世紀末から一九二〇年代、パリの文壇にあった二人の作家は、政治思想や倫理道徳の価値基準とは無縁の世界を生き、書き綴った。それが過ぎ去った時代の証言としてたえず読み返されるのはなぜか。小説だけがすくいとることのできる時代精神のありよう、すなわち「風俗」があざやかに映し出されているからである。本書は「風俗を反映しつつそれ自体が風俗的存在でもある文学」という観点から作品を読み、時代の中に位置づける試みである。

プルーストは大作家とイメージだがコレットはあまり良く知らなかった。プルーストの時代に風俗小説を書いていたが、そのプルーストからコレット『踊り子ミツ』を読んで感動したという手紙を貰う。さらにアンドレ・ジッドからも。コレット『シュリ』を読んで無駄な文章が一つもないと褒められる。このフランス文学ニ大巨匠を虜にするコレットとは何者なのか?

プルーストは有名なのでここは、コレット中心に述べる。まずコレットの時代、フランスでは女性作家は珍しかった。最初に書いた「クロディーヌ・シリーズ」は夫であるヴィリー名義で、ゴーストライターとしてベストセラーを出版したのだ。

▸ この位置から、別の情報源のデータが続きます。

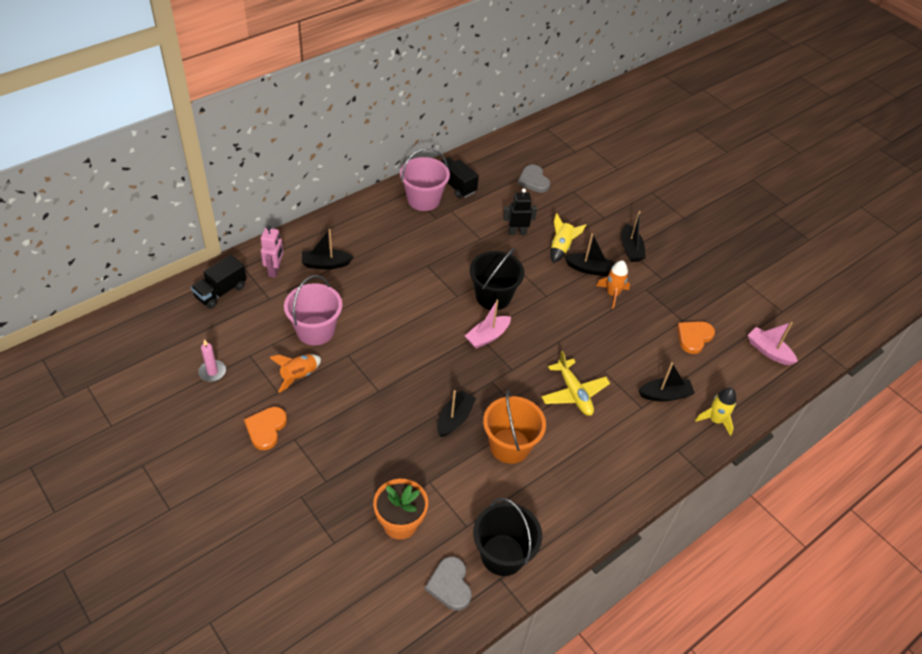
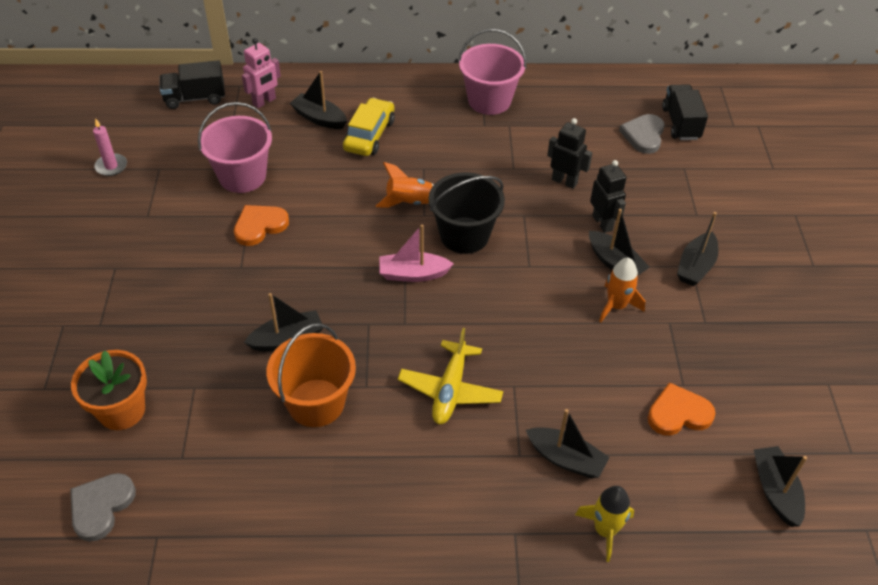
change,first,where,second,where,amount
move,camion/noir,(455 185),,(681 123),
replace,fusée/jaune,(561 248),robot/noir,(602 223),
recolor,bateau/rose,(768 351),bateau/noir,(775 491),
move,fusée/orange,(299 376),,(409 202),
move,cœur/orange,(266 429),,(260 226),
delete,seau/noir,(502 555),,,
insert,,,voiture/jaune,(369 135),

その後に夫と別れ、自立して書いたのが、生活のために自身踊り子だった体験を描いた小説。それがプルーストの目に止まったというより、プルーストの出入りするサロンにコレットがいた。プルーストはコレットに一目惚れだったようで、コレットは当時のパリでは流行作家でダンサーという人気者だった。

コレットはプルーストの時代(ベル・エポック)に最先端にいた女性で、当時ココ・シャネルのデザインした服を着るような女性だった。プルーストで描かれる飾り羽で着飾ったドレス姿の夫人とは一線を超えていた。そういうゴシック的な貴族からブルジョア社会の風俗を描いたのがコレットだった。プルーストはそういう貴族的世界を『失われた時〜』に描いた。

ちなみに『青い麦』では若者の男女恋愛を描いたフランスで最初の作家と言われている。それまではフランスの子女は修道院に入って恋など出来なかった。恋をするのは結婚後、フランスでは結婚(そもそも上流階級は政略結婚が多い)した後に夫も妻も自由に恋愛を楽しんでいた。夫は娼婦と、妻は若い学生と。それでフランス文学は不倫ものが多いのだという。

コレットに話を戻すと夫と別れたのもお互いに愛人が出来たからなのだが、コレットの方は同性愛だった。そのへんもプルーストと相通じるものがあったのかも。プルーストの出入りするサロンにコレットは花形スターとして出入りして、プルーストの描く世界の人だった。それも最先端を行く女性だ。

ダンサーでそれもストリップまがいのいかがわしさをまとっていたが、健康美のコレット。晩年のプルーストは病弱で健康面では優れなかった。それが『失われた時を求めて』のベッドのシーンから始まる身体的描写だった「意識の流れ」。一方コレットのほうが肉体的には健康美、それはプルーストが描いたスポーツ少女(アルベルチーヌ)の世界にいる人のように輝いていた。アルベルチーヌも同性愛をほのめかしている。

ストリップ・ダンサーで同性愛者、シャネルを着こなし、作家でもあるというコレットは、まさにベル・エポックの花だったのだ。